In a comprehensive study looking at the long-term effects of lansoprazole on serum gastrin, the progression of fundic gastritis and changes in fundic argyrophil cell morphology, Eissele et al. found a significant increase in fasting serum gastrin levels within the first 3 months of treatment, with no further elevation in the following 5 years of therapy.29 Despite the plateau phenomenon described for serum gastrin, argyrophil cell density showed a slight but steady increase during the 5-year of follow-up investigation. In our study, even slightly elevated median serum gastrin levels (127 ng/mL) in patients on long-term proton pump inhibitor treatment corresponded to an increase in serum CgA levels. The duration of continuous stimulation, rather than the magnitude of hypergastrinaemia, seems to be responsible for the elevated serum CgA values in these patients. Whether increased serum CgA reflects only an enhanced secretory function of the gastric ECL cells, as an early consequence of sustained hypergastrinaemia, or a late phenomenon, such as ECL cell proliferation, remains to be established.
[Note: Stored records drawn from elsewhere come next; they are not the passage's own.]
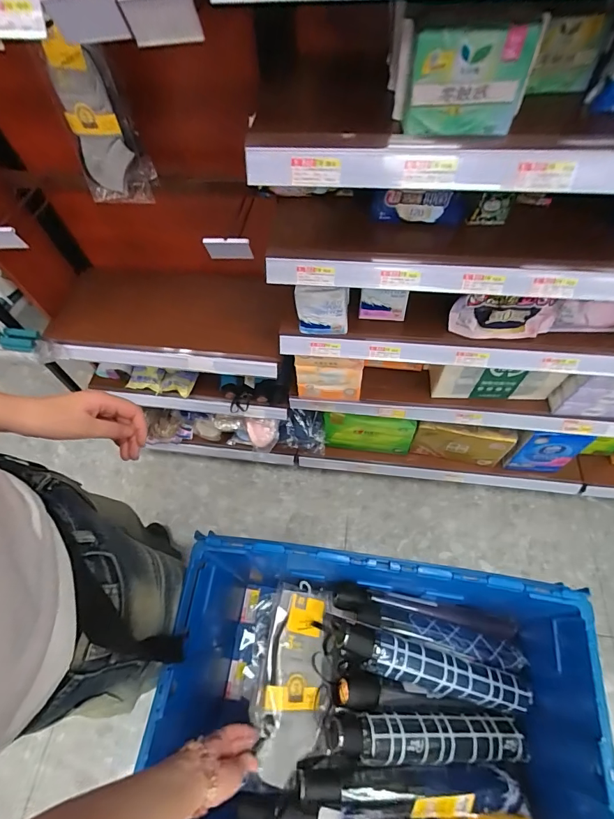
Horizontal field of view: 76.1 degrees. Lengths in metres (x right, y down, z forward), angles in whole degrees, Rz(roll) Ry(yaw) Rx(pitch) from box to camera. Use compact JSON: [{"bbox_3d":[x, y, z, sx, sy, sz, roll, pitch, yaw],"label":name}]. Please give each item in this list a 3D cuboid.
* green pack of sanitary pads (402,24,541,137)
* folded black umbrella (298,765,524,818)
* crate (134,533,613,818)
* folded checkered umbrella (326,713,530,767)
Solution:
[{"bbox_3d":[0.179,-0.365,0.439,0.126,0.097,0.028,7,62,8],"label":"green pack of sanitary pads"},{"bbox_3d":[0.149,0.538,0.551,0.318,0.037,0.059,9,62,-7],"label":"folded black umbrella"},{"bbox_3d":[0.106,0.480,0.613,0.605,0.289,0.421,5,62,7],"label":"crate"},{"bbox_3d":[0.185,0.490,0.583,0.312,0.051,0.059,11,61,-12],"label":"folded checkered umbrella"}]

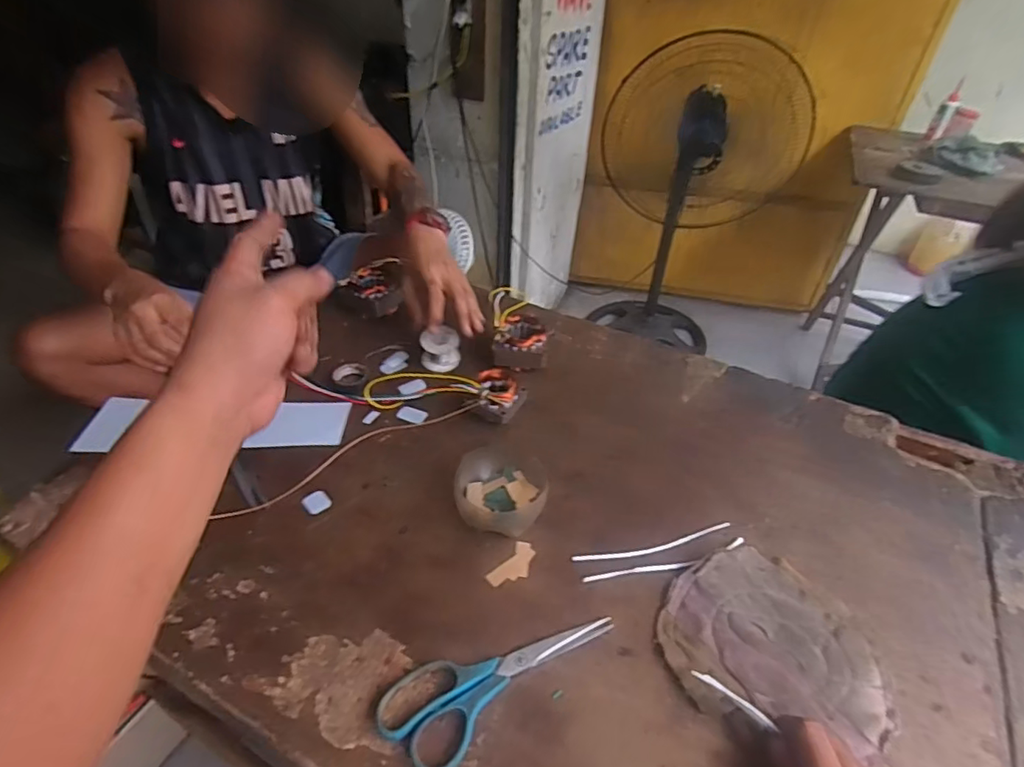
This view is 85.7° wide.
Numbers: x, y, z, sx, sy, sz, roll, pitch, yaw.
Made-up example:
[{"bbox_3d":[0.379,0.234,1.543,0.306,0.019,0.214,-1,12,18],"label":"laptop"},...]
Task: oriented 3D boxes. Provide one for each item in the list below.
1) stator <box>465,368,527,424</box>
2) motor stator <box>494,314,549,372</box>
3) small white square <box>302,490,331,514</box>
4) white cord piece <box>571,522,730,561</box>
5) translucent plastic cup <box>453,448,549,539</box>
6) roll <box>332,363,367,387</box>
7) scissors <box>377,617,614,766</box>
[{"bbox_3d":[-0.018,0.015,0.675,0.053,0.039,0.060,20,45,19],"label":"stator"},{"bbox_3d":[0.016,-0.057,0.764,0.074,0.051,0.085,5,42,4],"label":"motor stator"},{"bbox_3d":[-0.204,0.124,0.580,0.027,0.005,0.026,32,50,29],"label":"small white square"},{"bbox_3d":[0.144,0.161,0.551,0.171,0.004,0.016,-9,43,-12],"label":"white cord piece"},{"bbox_3d":[-0.011,0.110,0.570,0.093,0.046,0.091,5,42,3],"label":"translucent plastic cup"},{"bbox_3d":[-0.214,-0.012,0.730,0.039,0.010,0.039,1,42,-1],"label":"roll"},{"bbox_3d":[-0.012,0.230,0.457,0.195,0.014,0.077,-28,50,-29],"label":"scissors"}]

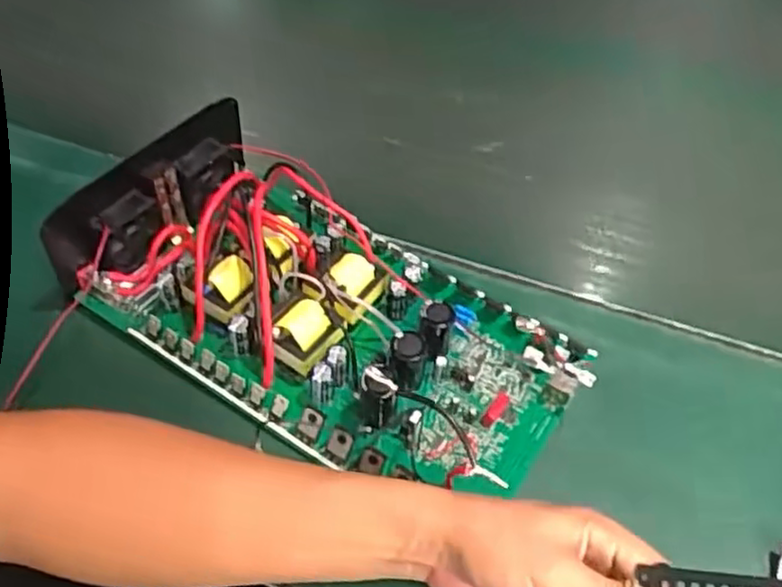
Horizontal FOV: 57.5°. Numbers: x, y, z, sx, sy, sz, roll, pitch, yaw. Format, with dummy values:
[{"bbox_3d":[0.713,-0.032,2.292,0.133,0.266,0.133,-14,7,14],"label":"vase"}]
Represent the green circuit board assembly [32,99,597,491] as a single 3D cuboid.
[{"bbox_3d":[-0.047,-0.003,0.498,0.356,0.085,0.176,26,52,20],"label":"green circuit board assembly"}]

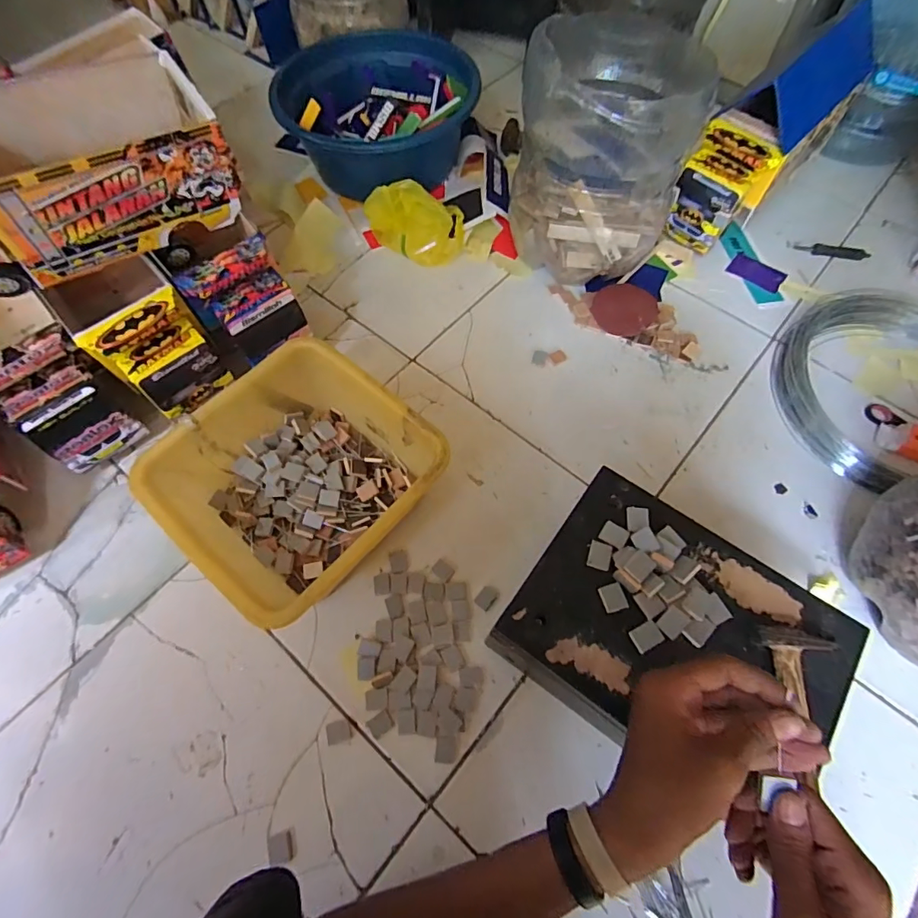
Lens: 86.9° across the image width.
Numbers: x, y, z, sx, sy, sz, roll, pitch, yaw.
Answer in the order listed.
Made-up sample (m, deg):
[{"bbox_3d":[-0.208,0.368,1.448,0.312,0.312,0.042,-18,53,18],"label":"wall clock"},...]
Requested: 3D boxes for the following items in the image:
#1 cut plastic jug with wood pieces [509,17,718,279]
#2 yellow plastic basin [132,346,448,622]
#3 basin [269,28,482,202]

The results of the current study support the role of H. pylori infection in the modulation of gastric ECL cell function and/or growth. Patients with positive H. pylori serology showed significantly higher serum gastrin and CgA levels compared to patients with negative H. pylori serology. The forthcoming hypothesis could be that serum CgA might provide additional information with regard to gastric mucosal endocrine and nonendocrine changes in H. pylori infected patients on antisecretory therapy.
We realize that the present study may suffer from several confounding factors. Its cross-sectional design does not allow conclusions to be drawn concerning the precise time-course of serum CgA changes in patients on long-term proton pump inhibitor therapy. However, the significant increase in CgA with the longer period of acid inhibition is a genuine finding. An interesting question arising in this context is whether a persistent increase in serum CgA levels might interfere with gastric acid secretion. The functional role of circulating chromogranins in humans is poorly defined.54 However, in experimental models pancreastatin, the main CgA-derived peptide, has been proposed as a potent inhibitor of gastric parietal cell secretion.55 In view of this, one might speculate that elevated serum CgA, subsequent to drug-induced hypergastrinaemia, may further up-regulate gastrin secretion, thus explaining their parallel changes during long-term acid inhibition. On the other hand, a reduction of parietal cell secretion could further potentiate the pharmacologically induced acid inhibition, in a self-perpetuating process.
In conclusion, we report significantly higher serum gastrin and CgA levels after long-term proton pump inhibitor therapy compared to H2RA therapy and nontreated dyspeptic controls. A combined effect of H. pylori infection and antisecretory therapy on gastric endocrine cells, reflected in increased serum gastrin and CgA levels, is also suggested. A possible relationship between elevated CgA in serum and the presence and severity of gastric mucosal endocrine proliferation remains to be further evaluated.